What bothers me is not the substance of Barack Obama’s remarks but the very fact that the president was obliged to travel to Tucson to preside over this curious hybrid pep rally/memorial service. This is not unique to the Obama presidency, but a recent trend: The president as healer-in-chief, all-purpose master of ceremonies for televised events of national interest. I realize that a president is head of state as well as government, and that we have no royal family to dispatch for these purposes: To express the received wisdom on various subjects, to pass out honors, or to comfort the bereaved. But is this really something we should require presidents to do? It is now mandatory for commanders-in-chief to drop the reins of the executive branch and inspect natural disasters or man-made catastrophes, such as the shootings in Tucson, and behave to the satisfaction of public judgment.

I do not mean to gainsay the instincts of any president to commiserate with citizens in distress; and of course, there is political gain in successful political theater. But if people are concerned about an imperial presidency, or the overestimation of the ability of government to do things, they should be worried about the notion that presidents are expected to perform symbolic functions that have little to do with their constitutional duties.

One of the stranger criticisms of George W. Bush was that, as president, he failed to attend the funerals of soldiers killed in Iraq and Afghanistan. But while it is worth pointing out that none of his predecessors ever did such a thing—nor was expected to do so—it is telling that this should have been become an issue in our time. Theodore Roosevelt did not rush to San Francisco after the earthquake, and Franklin Roosevelt never presided over any commemorative event at Pearl Harbor. When the nuclear submarine Thresher disappeared in 1963, with the loss of 129 lives, John F. Kennedy issued an executive order lamenting the event. It is likely that if any of these presidents had chosen to inject themselves into public ceremonies, especially in a leading role, they would have been accused (and with reason) of seeking political gain at the nation’s loss.

Our expectations of presidents have clearly evolved: Not only do they preside over the executive branch of government, and serve as their party’s titular leader, but they fulfill a public role that is monarchical, not republican, in nature: Greeting the winners of the Super Bowl (or World Series or NBA championship or national football title or Olympic events), issuing federal honors (Medal of Freedom, Kennedy Center Honors) or official recognition, serving as mourner-in-chief at occasions of national bereavement.

This is both an imposition on any politician who is charged with the political leadership of the country, and an unaccustomed instinct for citizens of a republic. If we take satisfaction in a blessing from the President, whether to congratulate ourselves or to heal our wounds, we will expect White House absolution—benediction, affirmation, succor, and cures—as a matter of course.


At January 14, 2011 at 6:51 AM , Blogger Lynn said...

This is a very thoughtful and valid article.
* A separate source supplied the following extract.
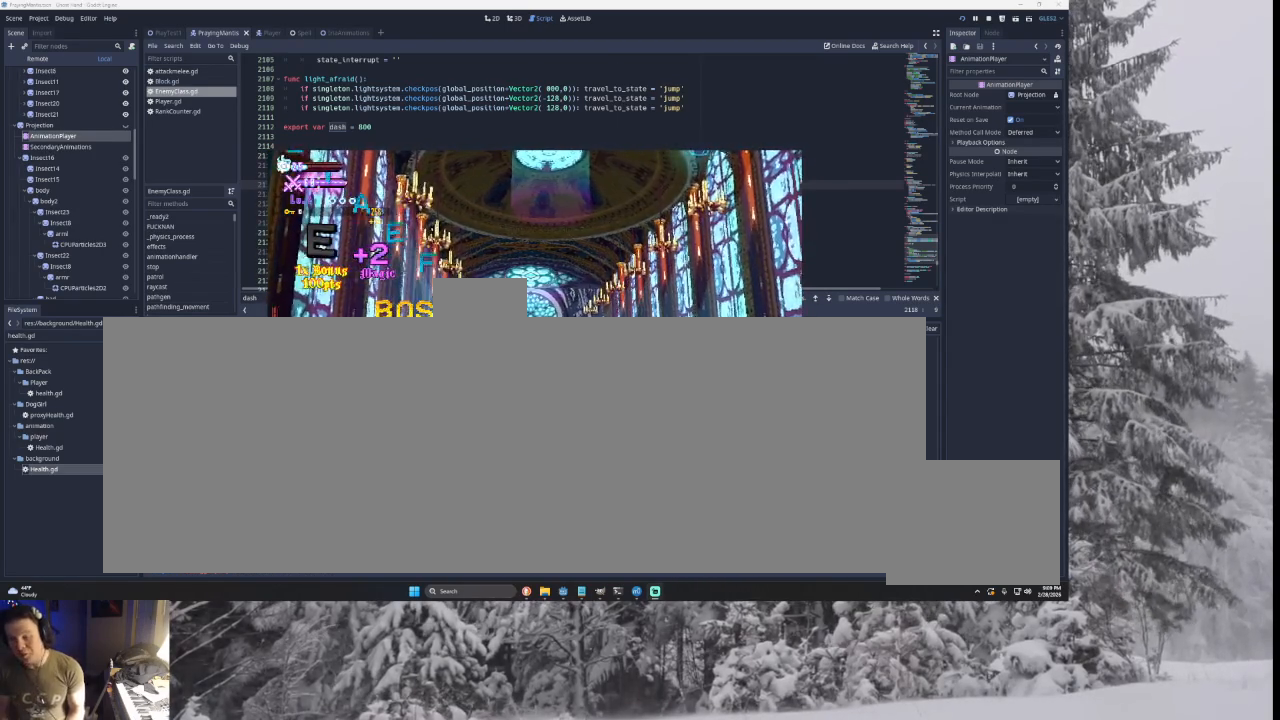
{"buttons": [], "left_stick": "right", "right_stick": "center", "events": []}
My husband said this whole thing was blown out of proportion and "became a 'national' issue" because a federal judge was killed and a there was an attempt to kill a congress person. Otherwise, this would have been yet another tragedy for a community in our land. Not to be miimized in any way, but rather 'localized.'

Good work sisters!

At January 14, 2011 at 7:56 AM , Anonymous Anonymous said...

Good article! I did not watch, purposely, as knew it would be all about Obama rather than the victims and their families. The behavior of those in attendance at the service, reprehensible, but then Obama could have controlled that to some degree by asking them to be quiet rather than encouraging the "pep rally" atmosphere alluded to in news reports. He, for sure, did "not let this crisis go to waste" as he was advised by Rahm Emmanuel.